◆ **REQUEST**: Please answer from the forum thread below about two guitars in different tunings: according to Ill-Gotten James, in which style of music would tuning two guitars differently most likely occur?

◆ **PASSAGE PROVIDED**:
- - - -

# Two guitars, different tunings



## Hallic (Mar 30, 2011)

Heya,

i was just philosophing about guitar tunings... Say you have 2 guitarist, and they would tune their guitars both to something different. Are there any combinations of 2 different tuned guitars that could make sense?
Are there any bands who done this?

just a thought


----------



## Tomo009 (Mar 30, 2011)

If I understand what you are saying, basically any two tunings would work as long as pieces are composed well. Of course it might be difficult to do unison stuff all the time though.

If you mean play the same thing but be in harmony, well I guess but it would be strange harmony. Might get an interesting effect though.


----------



## Prydogga (Mar 30, 2011)

Can't think of any examples where two tunings are used in conjuction with each other for the same song, but certainly in seperate tracks it would work.


----------



## Ill-Gotten James (Mar 30, 2011)

Tunings are tunings. The only times that I have seen guitars tuned differently are usually when the rhythm guitarist is playing some form of tuning, that results in all open strings being an open chord. The lead guitar is usually in some form of standard tuning. What I mean by "some for of standard tuning" is the lead guitar maybe tuned to another key than E, but the guitars strings will be tuned in fourths. These types of tuning two guitars differently would most likely occur in bluegrass music, where most of the rhythms are fast finger picking melodies. I could be wrong though, since I don't listen to much bluegrass and have only been to a handful of bluegrass shows.

- - - -

◆ **DATASET EXTRACT**:
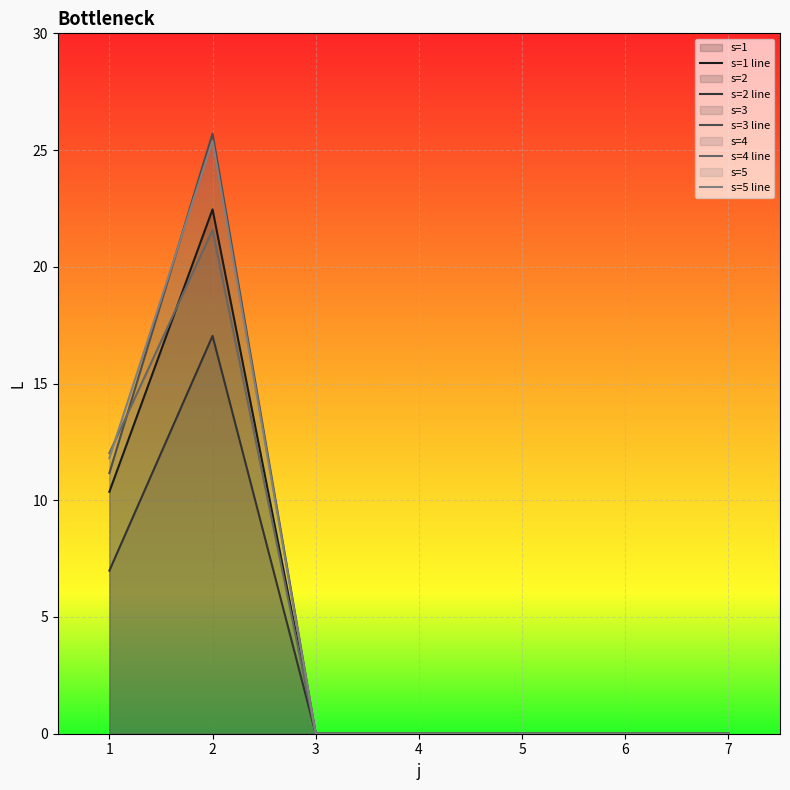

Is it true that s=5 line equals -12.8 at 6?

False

- - - -

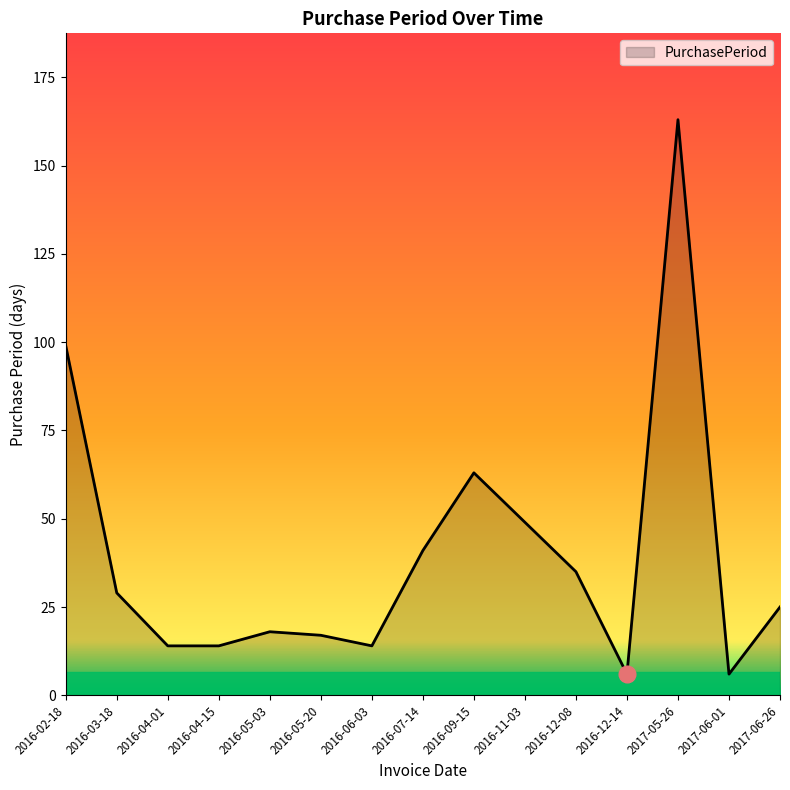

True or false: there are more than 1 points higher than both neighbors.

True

- - - -

◆ **RESPONSE BELOW**: Bluegrass music.